- Text provided
Re: [http-state] draft-abarth-cake-00 posted

No real comments about the mechanism.  You should provide more analysis and description on how this addresses CSRF.

There doesn't seem to be much point in prefixing the origin with "Origin: ".  It only seems to invite errors (looks like an HTTP header, but variation isn't accepted).

What about IDN?  (I assume that this uses the Unicode serialization, and that -origin will soon be updated to reference the latest IDN work.)

--Martin

> -----Original Message-----
> From: http-state-bounces@ietf.org [mailto:http-state-bounces@ietf.org]
> On Behalf Of Adam Barth
> Sent: Monday, 23 August 2010 3:02 AM
> To: http-state
> Subject: Re: [http-state] draft-abarth-cake-00 posted
> 
> Oops.  That "staging" link isn't permanent.  This one should be better:
> 
> http://www.ietf.org/id/draft-abarth-cake-00.txt
> 
> Adam
> 
> 
> On Sun, Aug 22, 2010 at 12:16 AM, Adam Barth <ietf@adambarth.com>
> wrote:
> > People of http-state:
> >
> > I've posted an updated draft of the Cake HTTP state management
> > mechanism for your review:
> >
> > http://www.ietf.org/staging/draft-abarth-cake-00.txt
> >
> > This draft improves on the original cake proposal in two ways:
> >
> > 1) The mechanism is now robust to cross-site request forgery.  (For
> an
> > overview of CSRF attacks, please see
> > <http://en.wikipedia.org/wiki/Cross-site_request_forgery>.)
> > 2) The server can now specify the max-age of the session.
> >
> > The draft is just an overview of the protocol.  I can fill in the
> > server and user agent requirements, etc, if there is sufficient
> > interest in moving forward with this approach.  Please find below the
> > salient pieces of the document.
> >
> > Let me know if you have any feedback!
> >
> > Kind regards,
> > Adam
> >
> >
> >                 Simple HTTP State Management Mechanism
> >                          draft-abarth-cake-00
> >
> >
> > Abstract
> >
> >   This document describes a simple HTTP state management mechanism,
> >   called cake, that lets HTTP servers maintain stateful sessions with
> >   HTTP user agents.  This mechanism is harmonized with the same-
> origin
> >   security model and provides both confidentiality and integrity
> >   protection against active network attackers.  In addition, the
> >   mechanism is robust to cross-site request forgery attacks.

- Written instruction A
Reproduce everything in the mailing list message from "No real comments" down to "latest IDN work.)", word for word.
- Written instruction B
Make an exact copy of every line in the entries that come next, leaving the pictures out.
The mailing list message and the entries come from separate, unrelated sources.

- Task material

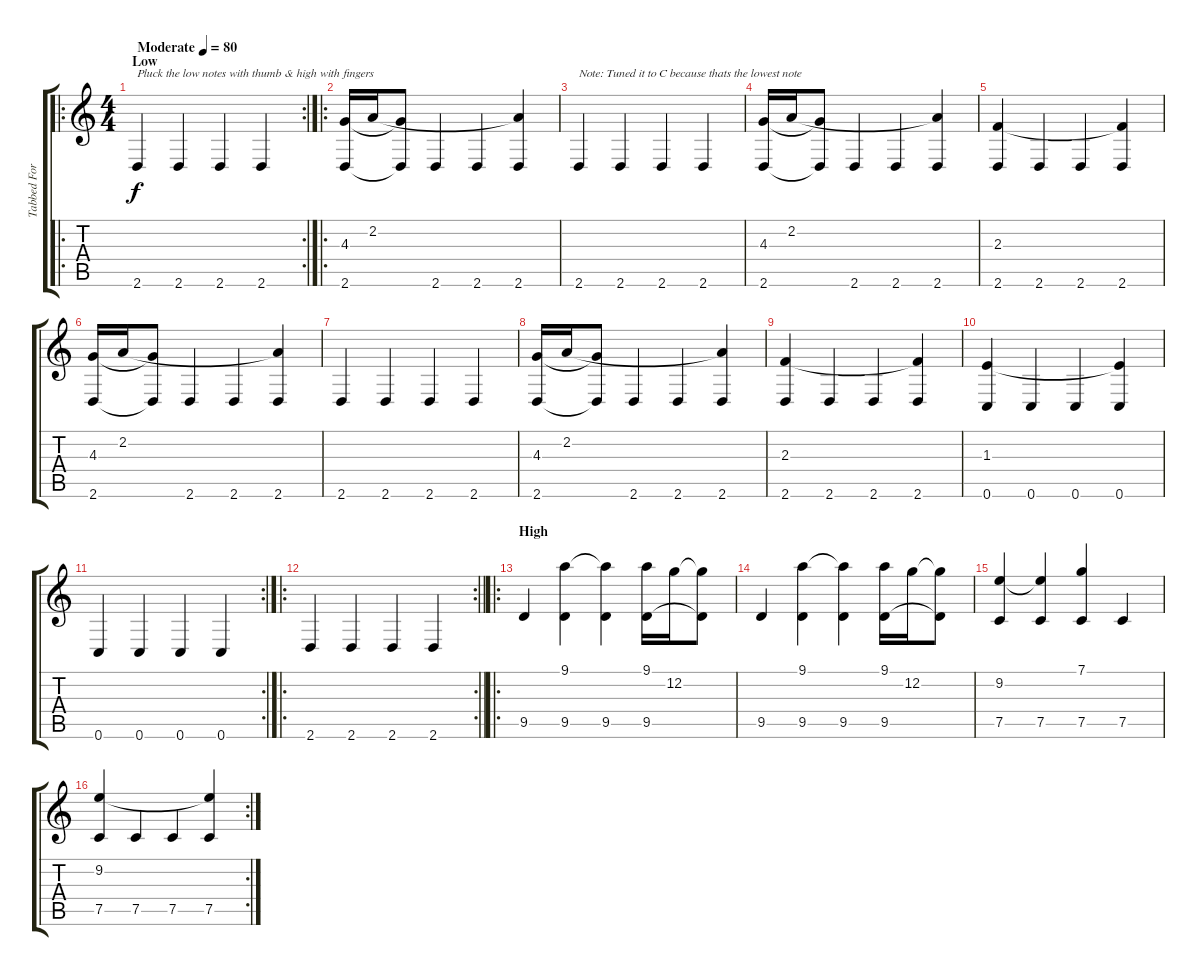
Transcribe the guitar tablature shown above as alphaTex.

\track ("Tabbed For Guitar" "Tabbed For") {mute instrument acousticguitarsteel}
\staff {score tabs}
\tuning (C4 G3 Eb3 Bb2 F2 C2) {hide}
\ro
\rc 2
\ts (4 4)
\section ("" "Low")
\tempo (80 "Moderate")
\clef g2
\ks c
2.6.4{txt "Pluck the low notes with thumb & high with fingers" dy f instrument acousticguitarsteel} 2.6.4 2.6.4 2.6.4 |
\ro
(4.3 2.6).16 2.2.16 (4.3{t} 2.6{t}).8 2.6.4 2.6.4 (2.2{t} 2.6).4 |
2.6.4{txt "Note: Tuned it to C because thats the lowest note"} 2.6.4 2.6.4 2.6.4 |
(4.3 2.6).16 2.2.16 (4.3{t} 2.6{t}).8 2.6.4 2.6.4 (2.2{t} 2.6).4 |
(2.3 2.6).4 2.6.4 2.6.4 (2.3{t} 2.6).4 |
(4.3 2.6).16 2.2.16 (4.3{t} 2.6{t}).8 2.6.4 2.6.4 (2.2{t} 2.6).4 |
2.6.4 2.6.4 2.6.4 2.6.4 |
(4.3 2.6).16 2.2.16 (4.3{t} 2.6{t}).8 2.6.4 2.6.4 (2.2{t} 2.6).4 |
(2.3 2.6).4 2.6.4 2.6.4 (2.3{t} 2.6).4 |
(1.3 0.6).4 0.6.4 0.6.4 (1.3{t} 0.6).4 |
\rc 2
0.6.4 0.6.4 0.6.4 0.6.4 |
\ro
\rc 2
\barLineRight lightlight
2.6.4 2.6.4 2.6.4 2.6.4 |
\ro
\section ("" "High")
9.5.4 (9.1 9.5).4 (9.1{t} 9.5).4 (9.1 9.5).16 12.2.16 (12.2{t} 9.5{t}).8 |
9.5.4 (9.1 9.5).4 (9.1{t} 9.5).4 (9.1 9.5).16 12.2.16 (12.2{t} 9.5{t}).8 |
(9.2 7.5).4 (9.2{t} 7.5).4 (7.1 7.5).4 7.5.4 |
\rc 2
(9.2 7.5).4 7.5.4 7.5.4 (9.2{t} 7.5).4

- Correct answer A
No real comments about the mechanism.  You should provide more analysis and description on how this addresses CSRF.

There doesn't seem to be much point in prefixing the origin with "Origin: ".  It only seems to invite errors (looks like an HTTP header, but variation isn't accepted).

What about IDN?  (I assume that this uses the Unicode serialization, and that -origin will soon be updated to reference the latest IDN work.)

- Correct answer B
Transcribe the guitar tablature shown above as alphaTex.

\track ("Tabbed For Guitar" "Tabbed For") {mute instrument acousticguitarsteel}
\staff {score tabs}
\tuning (C4 G3 Eb3 Bb2 F2 C2) {hide}
\ro
\rc 2
\ts (4 4)
\section ("" "Low")
\tempo (80 "Moderate")
\clef g2
\ks c
2.6.4{txt "Pluck the low notes with thumb & high with fingers" dy f instrument acousticguitarsteel} 2.6.4 2.6.4 2.6.4 |
\ro
(4.3 2.6).16 2.2.16 (4.3{t} 2.6{t}).8 2.6.4 2.6.4 (2.2{t} 2.6).4 |
2.6.4{txt "Note: Tuned it to C because thats the lowest note"} 2.6.4 2.6.4 2.6.4 |
(4.3 2.6).16 2.2.16 (4.3{t} 2.6{t}).8 2.6.4 2.6.4 (2.2{t} 2.6).4 |
(2.3 2.6).4 2.6.4 2.6.4 (2.3{t} 2.6).4 |
(4.3 2.6).16 2.2.16 (4.3{t} 2.6{t}).8 2.6.4 2.6.4 (2.2{t} 2.6).4 |
2.6.4 2.6.4 2.6.4 2.6.4 |
(4.3 2.6).16 2.2.16 (4.3{t} 2.6{t}).8 2.6.4 2.6.4 (2.2{t} 2.6).4 |
(2.3 2.6).4 2.6.4 2.6.4 (2.3{t} 2.6).4 |
(1.3 0.6).4 0.6.4 0.6.4 (1.3{t} 0.6).4 |
\rc 2
0.6.4 0.6.4 0.6.4 0.6.4 |
\ro
\rc 2
\barLineRight lightlight
2.6.4 2.6.4 2.6.4 2.6.4 |
\ro
\section ("" "High")
9.5.4 (9.1 9.5).4 (9.1{t} 9.5).4 (9.1 9.5).16 12.2.16 (12.2{t} 9.5{t}).8 |
9.5.4 (9.1 9.5).4 (9.1{t} 9.5).4 (9.1 9.5).16 12.2.16 (12.2{t} 9.5{t}).8 |
(9.2 7.5).4 (9.2{t} 7.5).4 (7.1 7.5).4 7.5.4 |
\rc 2
(9.2 7.5).4 7.5.4 7.5.4 (9.2{t} 7.5).4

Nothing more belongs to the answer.